Dr. Joshua Oigara, Chief Executive of Stanbic Bank Kenya and South Sudan, attributed the performance to strategic investments in technology, talent, and innovative business solutions. He emphasized that the bank’s commitment to long-term, sustainable growth remains firm, ensuring that clients, shareholders, and stakeholders continue to benefit from its success. Throughout 2024, the bank upgraded its core banking system, enhanced mobile banking platforms, and launched a new asset management business, alongside an improved Private Banking and SME offering, all aimed at enhancing customer experience and market competitiveness.

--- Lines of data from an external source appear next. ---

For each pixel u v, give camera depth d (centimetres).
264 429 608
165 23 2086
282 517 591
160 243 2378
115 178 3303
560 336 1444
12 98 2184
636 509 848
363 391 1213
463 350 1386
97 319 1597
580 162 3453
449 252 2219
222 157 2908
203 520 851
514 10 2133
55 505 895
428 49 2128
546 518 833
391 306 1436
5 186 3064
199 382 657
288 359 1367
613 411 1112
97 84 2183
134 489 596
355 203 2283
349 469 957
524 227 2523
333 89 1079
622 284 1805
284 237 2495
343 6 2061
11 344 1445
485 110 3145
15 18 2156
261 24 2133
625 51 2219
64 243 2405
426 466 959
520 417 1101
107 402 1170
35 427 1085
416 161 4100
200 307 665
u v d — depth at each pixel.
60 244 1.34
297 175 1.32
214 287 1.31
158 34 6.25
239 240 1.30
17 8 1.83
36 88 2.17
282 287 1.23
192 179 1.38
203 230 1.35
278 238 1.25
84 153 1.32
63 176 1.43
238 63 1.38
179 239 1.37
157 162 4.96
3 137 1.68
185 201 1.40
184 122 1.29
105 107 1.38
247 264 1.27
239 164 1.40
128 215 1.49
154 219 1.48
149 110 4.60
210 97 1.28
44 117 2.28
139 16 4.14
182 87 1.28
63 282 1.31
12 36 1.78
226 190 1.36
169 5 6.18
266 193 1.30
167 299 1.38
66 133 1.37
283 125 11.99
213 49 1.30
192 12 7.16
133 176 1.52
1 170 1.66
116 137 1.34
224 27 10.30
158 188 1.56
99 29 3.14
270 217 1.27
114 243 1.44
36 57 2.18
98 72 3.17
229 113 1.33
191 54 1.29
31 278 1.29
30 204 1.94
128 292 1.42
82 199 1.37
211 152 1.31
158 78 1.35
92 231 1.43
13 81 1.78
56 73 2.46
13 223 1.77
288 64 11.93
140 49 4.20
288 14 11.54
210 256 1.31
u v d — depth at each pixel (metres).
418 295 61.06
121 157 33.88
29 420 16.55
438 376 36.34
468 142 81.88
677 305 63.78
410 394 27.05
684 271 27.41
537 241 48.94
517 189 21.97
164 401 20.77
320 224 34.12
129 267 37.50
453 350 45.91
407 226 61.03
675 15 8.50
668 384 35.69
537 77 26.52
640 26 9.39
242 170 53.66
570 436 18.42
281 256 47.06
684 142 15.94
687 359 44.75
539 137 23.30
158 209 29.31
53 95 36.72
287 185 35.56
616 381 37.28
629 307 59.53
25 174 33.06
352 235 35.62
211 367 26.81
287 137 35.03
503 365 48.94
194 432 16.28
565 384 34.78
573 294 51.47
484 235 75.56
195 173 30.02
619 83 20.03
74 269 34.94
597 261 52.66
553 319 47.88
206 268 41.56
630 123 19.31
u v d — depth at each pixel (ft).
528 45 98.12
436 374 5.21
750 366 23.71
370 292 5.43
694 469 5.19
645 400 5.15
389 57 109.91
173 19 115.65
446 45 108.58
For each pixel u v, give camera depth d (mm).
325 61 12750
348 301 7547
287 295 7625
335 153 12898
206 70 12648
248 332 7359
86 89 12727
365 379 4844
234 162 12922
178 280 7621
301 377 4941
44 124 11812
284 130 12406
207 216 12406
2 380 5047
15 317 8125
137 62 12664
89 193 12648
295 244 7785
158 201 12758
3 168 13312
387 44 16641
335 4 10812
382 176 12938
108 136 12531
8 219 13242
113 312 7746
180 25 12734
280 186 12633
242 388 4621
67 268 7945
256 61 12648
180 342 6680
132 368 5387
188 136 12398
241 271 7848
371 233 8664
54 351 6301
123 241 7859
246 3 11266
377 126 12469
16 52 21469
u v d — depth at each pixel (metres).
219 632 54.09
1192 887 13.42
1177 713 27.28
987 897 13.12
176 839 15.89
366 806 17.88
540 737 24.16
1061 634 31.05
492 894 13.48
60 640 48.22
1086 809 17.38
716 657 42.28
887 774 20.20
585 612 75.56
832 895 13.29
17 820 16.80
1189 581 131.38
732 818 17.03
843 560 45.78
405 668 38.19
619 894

A key focus for Stanbic in 2024 was ensuring that customers were not overburdened by rising credit costs. Dennis Musau, Chief Financial and Value Officer, explained that the bank chose not to pass the full impact of higher funding costs onto borrowers, a move that helped grow lending volumes while keeping credit defaults and impairments below industry levels. Additionally, Stanbic reduced its overall operating costs by 2%, showcasing its efficiency and financial discipline.

Beyond financial performance, Stanbic deepened its commitment to sustainability, making meaningful progress across four key areas: Enterprise Growth and Job Creation, Infrastructure Development and Just Energy Transition, Climate Change Mitigation and Adaptation, and Financial Inclusion. The bank provided KES 63 million in concessionary funding to MSMEs through grants and catalytic funding, invested KES 9 billion in infrastructure projects, and directed 5% of its total lending towards green financing. Additionally, Stanbic facilitated trade worth KES 76 billion, with 9% of its loan book dedicated to supporting agriculture, a critical sector for Kenya’s economy.

On the environmental front, Stanbic implemented rigorous ESG initiatives, including screening 266 clients for environmental and social risks, recycling 99.92% of its waste, and reducing energy costs by 4%. These efforts align with its broader goal of creating a more sustainable and responsible financial ecosystem.

Despite the economic challenges in South Sudan, where oil production declined due to the Sudan conflict, Stanbic’s South Sudan branch remained profitable, posting KES 176 million in after-tax profit. Meanwhile, the bank’s new asset management business gained strong traction, securing KES 2.45 billion in Assets Under Management (AUM) within just six months. Subsidiaries SBG Securities Limited and Stanbic Bancassurance Intermediary Limited also delivered positive results, reporting KES 20 million and KES 174 million in profit after tax, respectively.

Stanbic’s strong financial management and operational efficiency earned it further recognition. In November 2024, Fitch Ratings reaffirmed Stanbic Bank Kenya Limited’s Long-Term Issuer Default Rating (IDR) at ‘B’ with a Stable Outlook, underscoring its sound risk management and financial stability. The bank was also widely recognized for its excellence, winning Best Private Bank in Kenya (Global Finance), Best FX Bank in Kenya (Euromoney), and Best Investment Bank in Kenya (EMEA Finance Africa Banking Awards), among other accolades.

With a stable balance sheet, strategic investments in technology, and a strong commitment to sustainability, Stanbic Holdings is well-positioned for long-term growth. As the bank continues to innovate, expand its customer offerings, and drive positive change in Kenya and South Sudan, it remains a key player in shaping the future of the financial sector. For shareholders, customers, and the wider community, Stanbic’s success is a testament to its resilience, vision, and unwavering commitment to progress.